- [Directions for this task]:
Convert the data below into a Markdown table with the columns "Row" and "Line", numbering each non-blank line and skipping blank ones. Leave the pictures out of your table.

- [Data extract]:
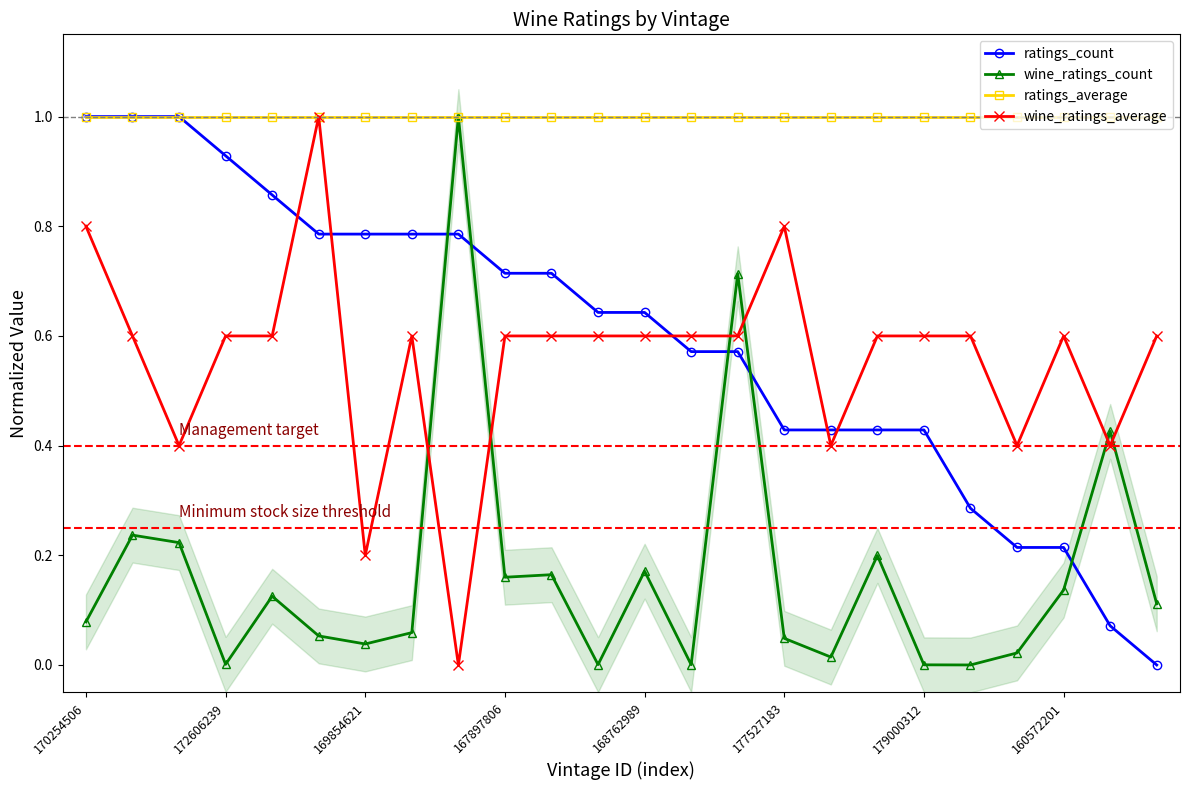

How many positive values does the wine_ratings_average series have?

23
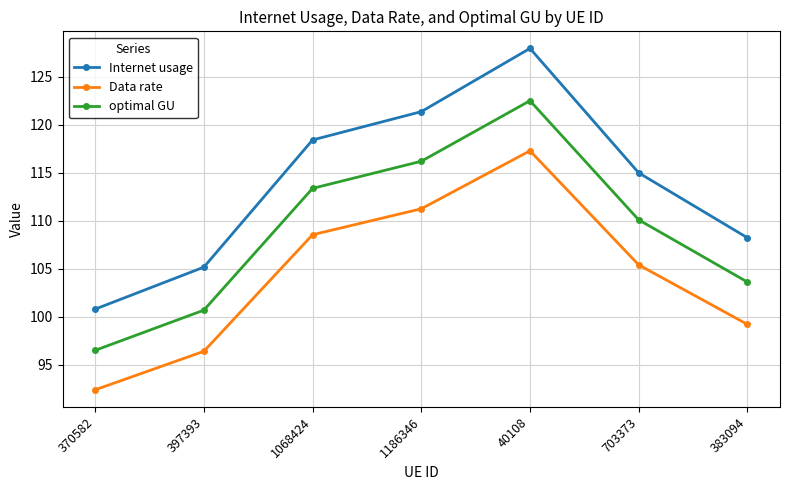

Where is Data rate nearest to the value 104?

703373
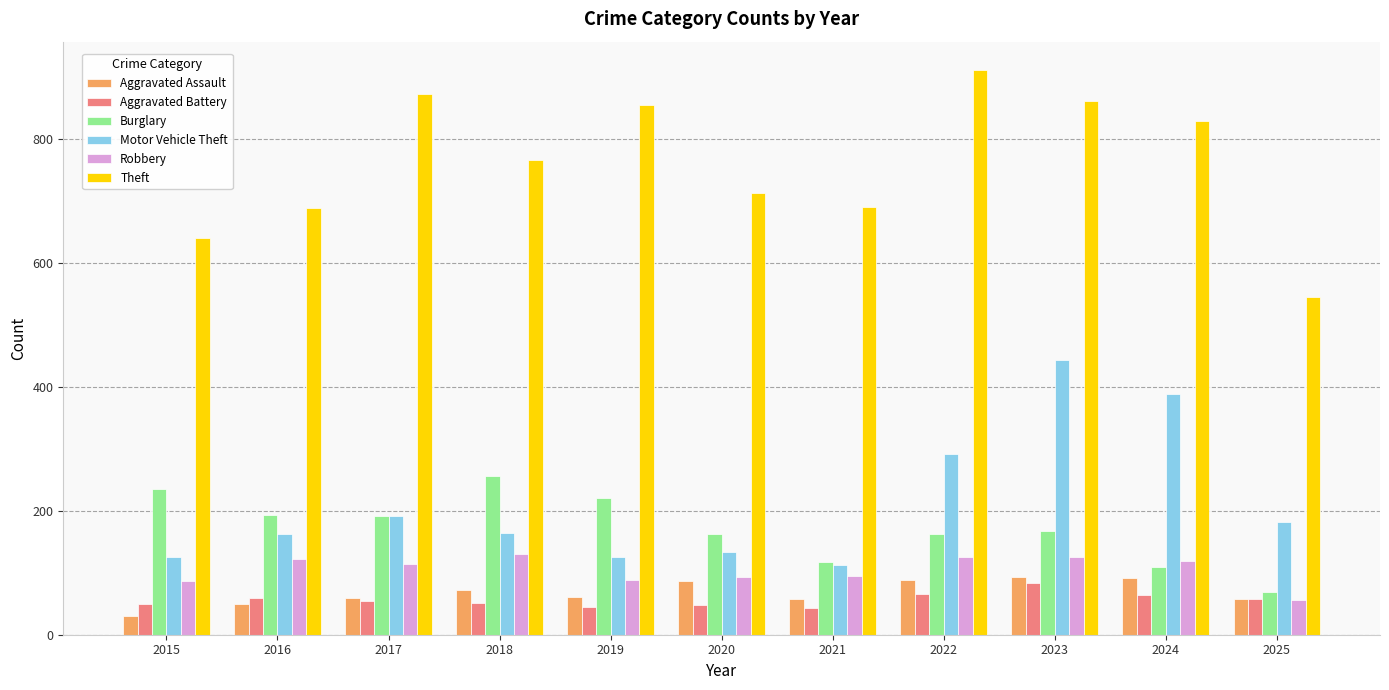

What is the difference between the maximum and minimum values in the Theft series?

367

- [Task solution]:
| Row | Line |
|---|---|
| 1 | How many positive values does the wine_ratings_average series have? |
| 2 | 23 |
| 3 | Where is Data rate nearest to the value 104? |
| 4 | 703373 |
| 5 | What is the difference between the maximum and minimum values in the Theft series? |
| 6 | 367 |